### ASSIGNMENT:
Summarize the dinner-bill dice passage below in exactly two sentences.

### TEXT UNDER STUDY:
^^^^

A friend of mine - well more of a colleague really, let’s call him Steve, uses the following system to decide who pays the bill when he goes out to dinner with his girlfriend: they roll a dice, and if the outcome is a 1, 2, 3 or 4, he pays. Otherwise she pays.
So far so good. But his girlfriend thought that he was paing too often (yes, he’s found a good one), so he came up with the following additional rule: noone should pay more than twice in a row. Meaning that if he has payed the last 2 times, the next time they go out, she will automatically pay, no need to roll the dice. Same for her.
Now the question is: what is the proportion of the time that he will be paying ? Intuitively, we can tell it will be closer to 0.5, but how much closer ?
roll_dice = function(roll1, roll2){
if(roll1 == 1 && roll2 == 1){
0
}
else if(roll1 == 0 && roll2 ==0){
1
}
else{
r = floor(runif(1, 1, 7))

^^^^

### DATA TO EXAMINE:
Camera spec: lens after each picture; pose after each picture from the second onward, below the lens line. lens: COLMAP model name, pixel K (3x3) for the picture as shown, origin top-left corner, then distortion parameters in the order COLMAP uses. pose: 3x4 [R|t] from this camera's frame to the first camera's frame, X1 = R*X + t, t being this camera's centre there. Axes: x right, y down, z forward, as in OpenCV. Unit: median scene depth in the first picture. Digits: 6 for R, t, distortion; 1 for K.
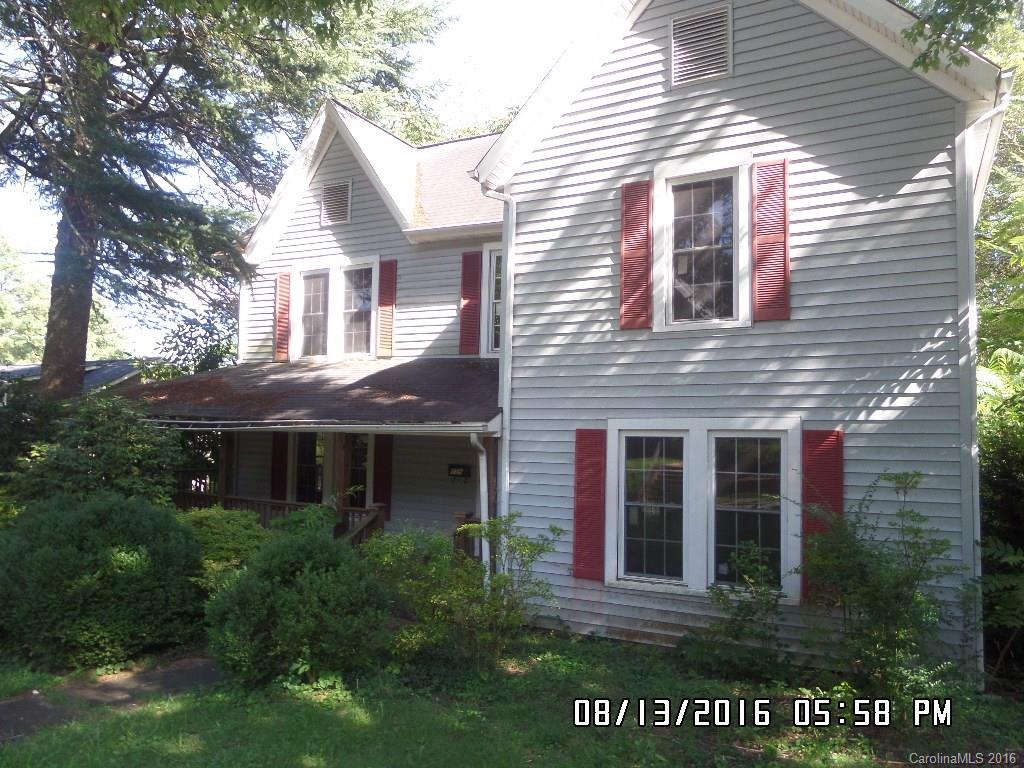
lens RADIAL K [[743.3, 0, 514.7], [0, 743.3, 385.8], [0, 0, 1]] dist [-0.009789, -0.022996]
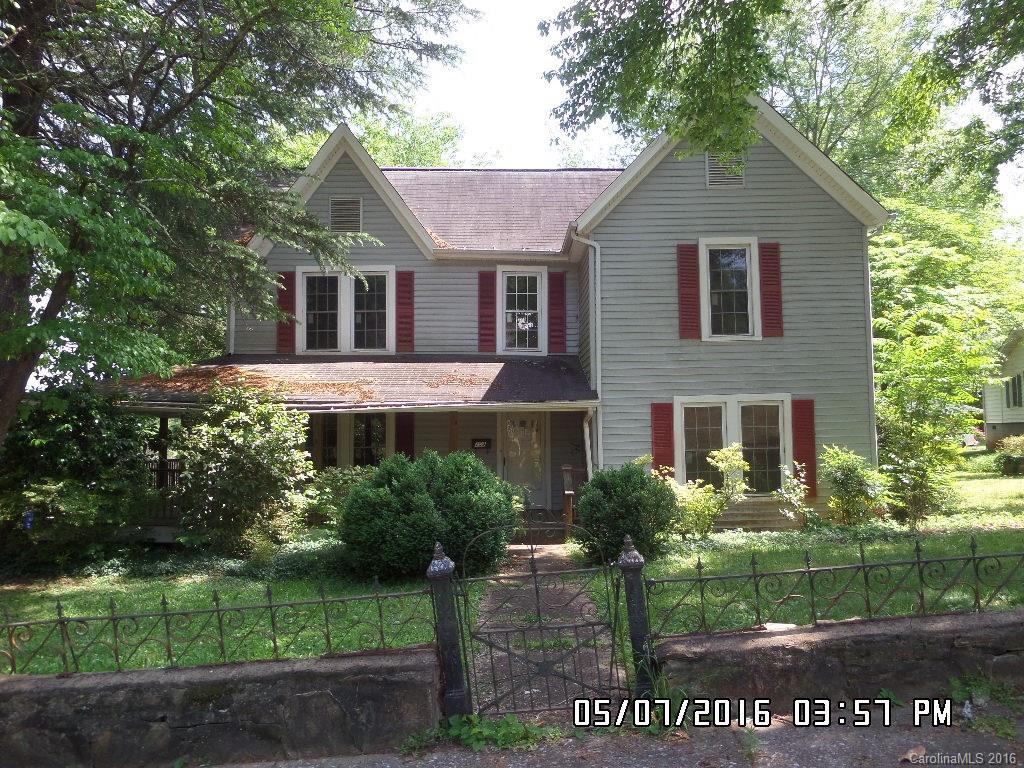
lens RADIAL K [[743.3, 0, 508.0], [0, 743.3, 385.0], [0, 0, 1]] dist [-0.009789, -0.022996]
pose [[0.873768, 0.003724, 0.486328, -0.871588], [-0.001690, 0.999988, -0.004621, 0.026959], [-0.486339, 0.003216, 0.873764, -0.167472]]
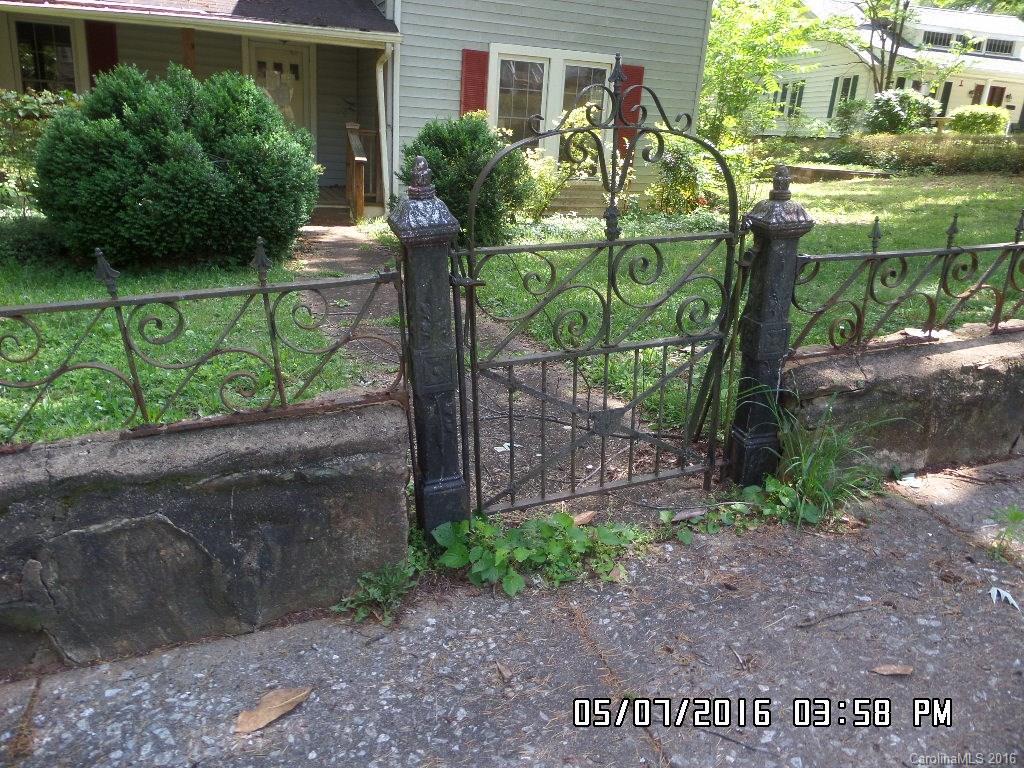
lens RADIAL K [[743.3, 0, 513.9], [0, 743.3, 388.1], [0, 0, 1]] dist [-0.009789, -0.022996]
pose [[0.631942, -0.230845, 0.739838, -0.820440], [-0.098716, 0.922859, 0.372271, 0.104598], [-0.768703, -0.308287, 0.560405, 0.117979]]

^^^^

### PROBLEM SOLUTION:
Steve and his girlfriend roll a die to decide who pays for dinner: he pays on a 1, 2, 3 or 4, and she pays otherwise. Because she felt he was paying too often, he added a rule that no one pays more than twice in a row, which raises the question of what proportion of the time he will end up paying.